A look back at the Caribbean Airlines crash
The Caribbean Airlines crash in Guyana is now history and from all indications this headline news seems to have gone strangely cold. Not so fast, I would say, because so many questions still remain unanswered since that fateful day so let’s recount that incident one more time.
From eyewitnesses at the scene, this aircraft missed the full length of the runway and came down somewhere midway, leaving everyone bewildered as to the impending catastrophe. The impact was so great that the aircraft broke in half.
However, we are thankful to The Almighty that no casualties resulted. Immediately after the impact, the airwaves became inundated with news of Guyana being sanctioned by the International Air and transport Regulators for being shoddy in the conduct of its airport, even my cousin who was not there and knew nothing of the events threw in her lot, stating emphatically, that the airport lacked proper lighting among other sarcastic comments.
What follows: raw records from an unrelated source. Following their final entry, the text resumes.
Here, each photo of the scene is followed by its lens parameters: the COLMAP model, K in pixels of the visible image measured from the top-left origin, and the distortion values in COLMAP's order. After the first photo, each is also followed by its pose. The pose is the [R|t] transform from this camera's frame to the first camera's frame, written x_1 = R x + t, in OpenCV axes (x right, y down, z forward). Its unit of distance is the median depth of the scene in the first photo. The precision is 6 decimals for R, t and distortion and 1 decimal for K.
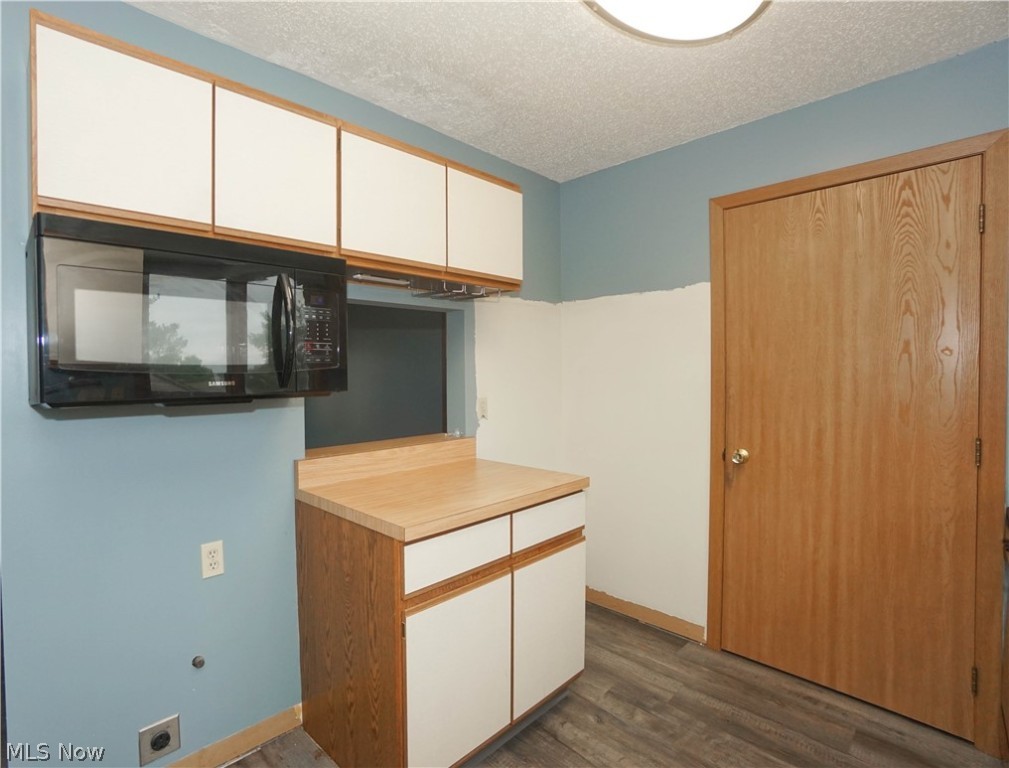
lens RADIAL K [[505.0, 0, 433.5], [0, 505.0, 381.0], [0, 0, 1]] dist [-0.069663, 0.025652]
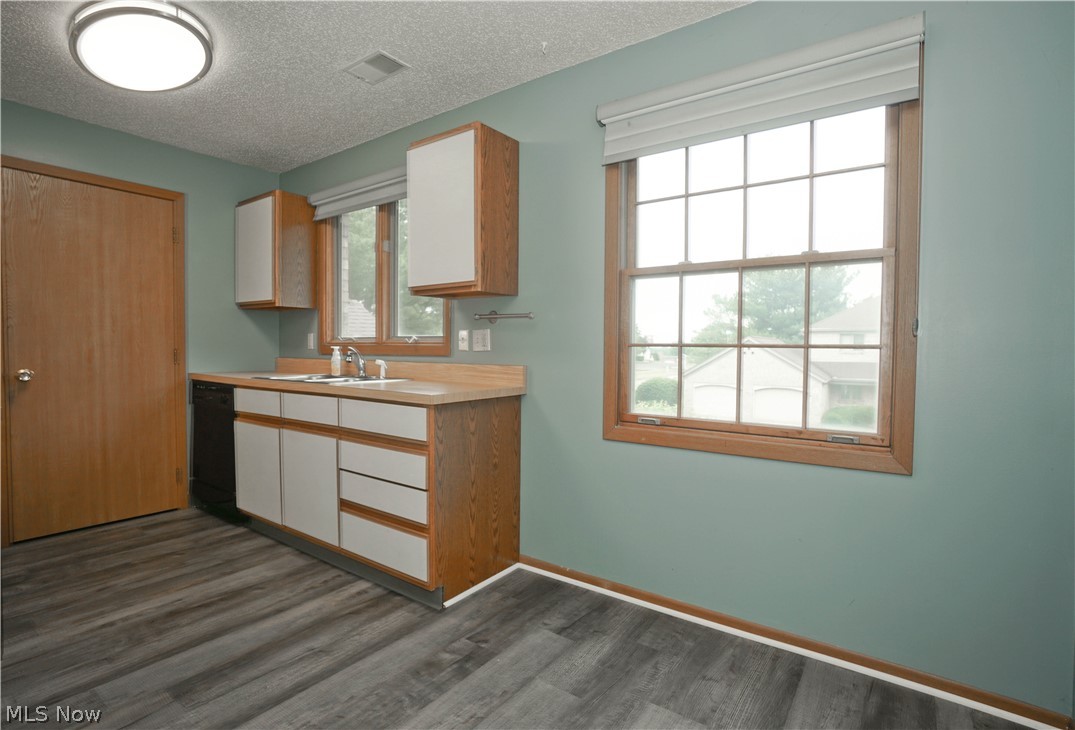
lens RADIAL K [[527.1, 0, 532.1], [0, 527.1, 366.3], [0, 0, 1]] dist [-0.056492, 0.024516]
pose [[-0.207380, -0.027519, 0.977873, -1.033692], [0.013245, 0.999434, 0.030935, 0.124571], [-0.978171, 0.019367, -0.206898, 0.028445]]
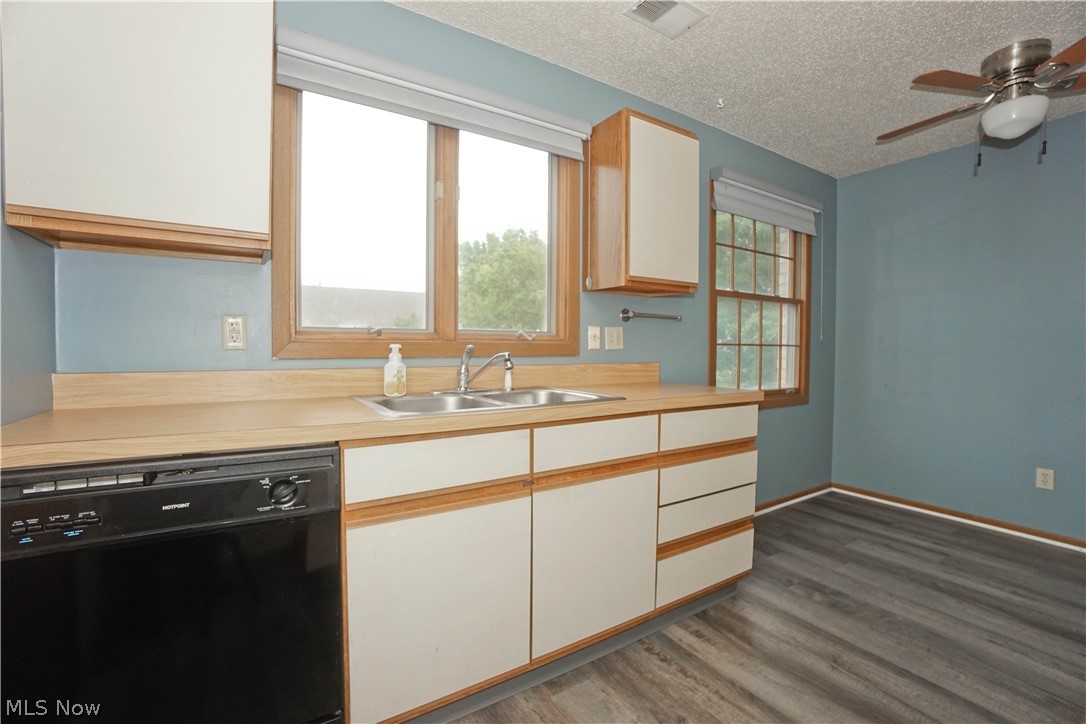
lens RADIAL K [[477.0, 0, 535.4], [0, 477.0, 359.2], [0, 0, 1]] dist [-0.065714, 0.023537]
pose [[-0.985539, -0.003535, 0.169410, 0.419553], [0.004360, 0.998922, 0.046206, 0.091863], [-0.169391, 0.046276, -0.984462, 1.146566]]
The situation was so grave or should I say “everyone” was so sure of Guyana’s negligence that the Prime Minister of Trinidad came to Guyana herself to get a true assessment of the whole affair.In the final analysis we now know that this near tragedy was due to pilot error and not the nonsense that was peddled.
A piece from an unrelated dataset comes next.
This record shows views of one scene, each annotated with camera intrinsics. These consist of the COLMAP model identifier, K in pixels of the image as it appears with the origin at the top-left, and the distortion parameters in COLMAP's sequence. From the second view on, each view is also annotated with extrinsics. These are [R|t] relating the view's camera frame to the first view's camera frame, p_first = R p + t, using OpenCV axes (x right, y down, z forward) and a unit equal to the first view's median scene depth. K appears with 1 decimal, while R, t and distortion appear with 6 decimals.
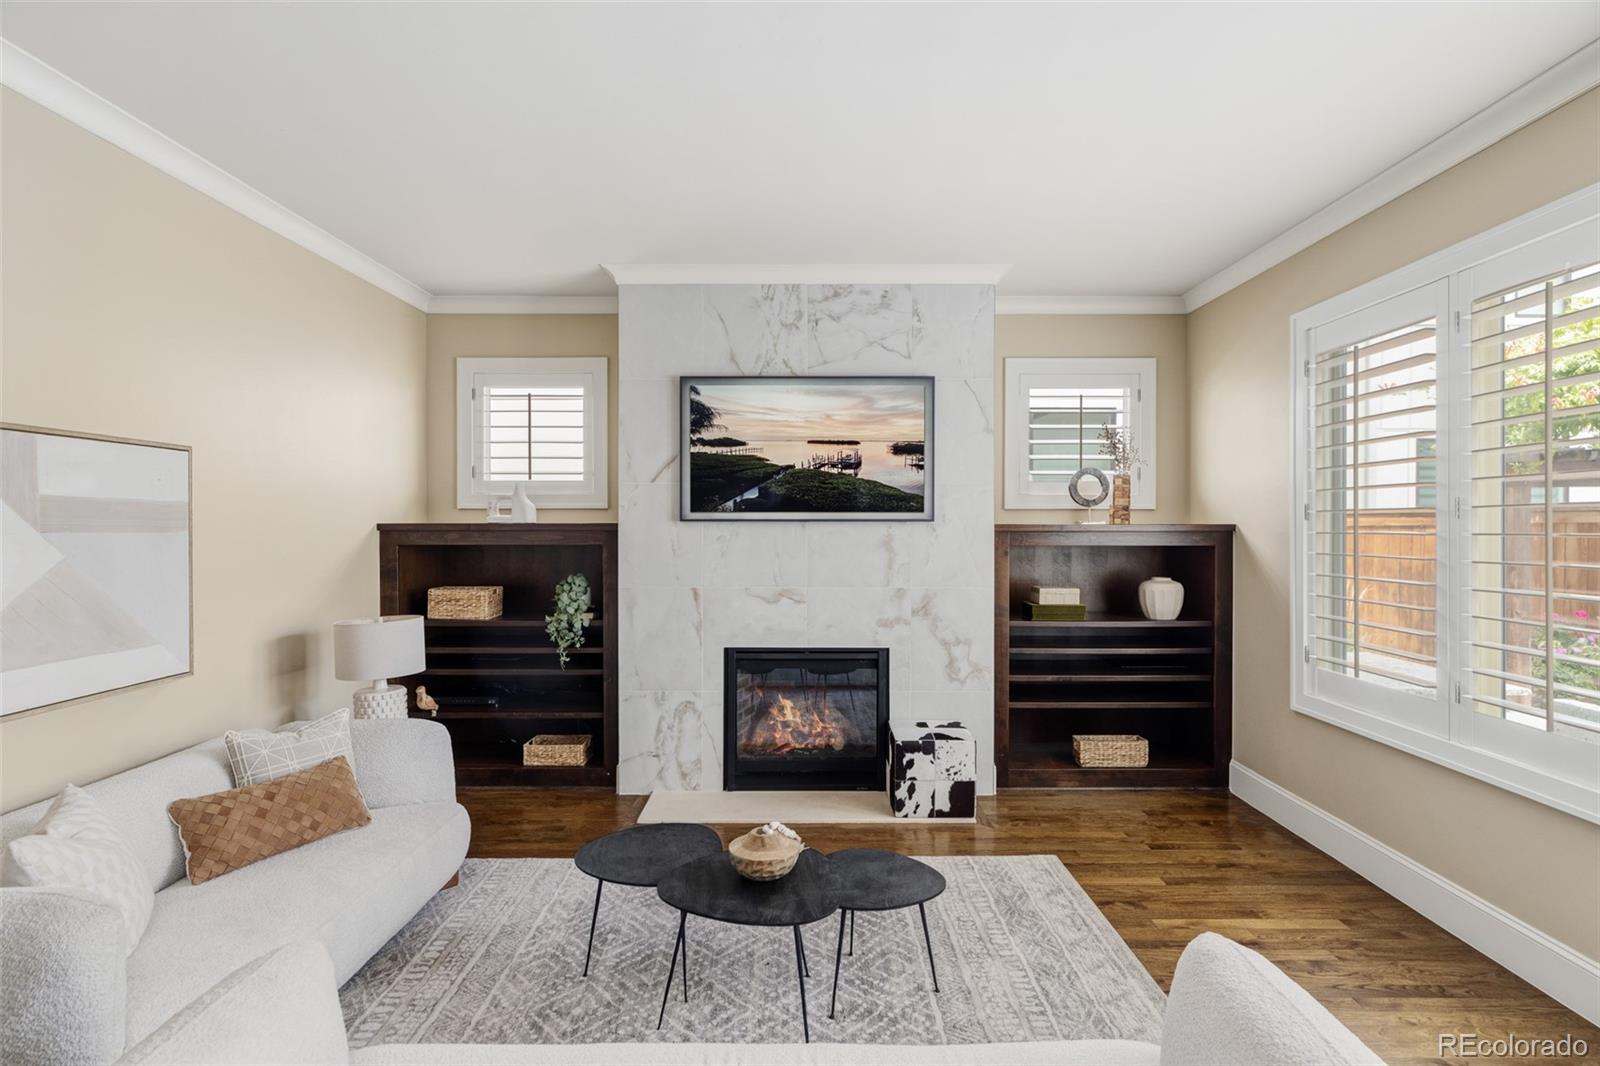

When incidents like the one described above takes place you are forced to reflect as to the worst case scenario or what could have been, which leads me to the main point. Some years ago, I was on a LIAT flight from Barbados to St Lucia when a young lady passenger boarded the plane.
Sometime later, one of the pilots came into the cabin and invited her into the cockpit. She readily accepted the invitation, went up front, sat between the two men and an intense conversation ensued between the three; nothing abnormal. However, when it was time to leave, the doors were closed with the young lady still in the cockpit.
This was now abnormal because everyone kept muttering under their breath why was that lady still in the cockpit. I even gathered up courage and asked the stewardess as to the young lady’s presence there, only to be told that “sometimes the pilot may request the presence of female passenger/s on the jump-seat”
She said this to me with a wry smile on her face then walked away. I had planned to lodge a formal complaint to LIAT concerning this matter but the usual procrastination prevented me from doing so.
In hindsight I must blame myself for not writing that letter because who knows what kind of activity was taking place between the trio far removed from piloting the craft let alone passenger safety! We could have had a serious crash; the entire flight thrown into the Atlantic.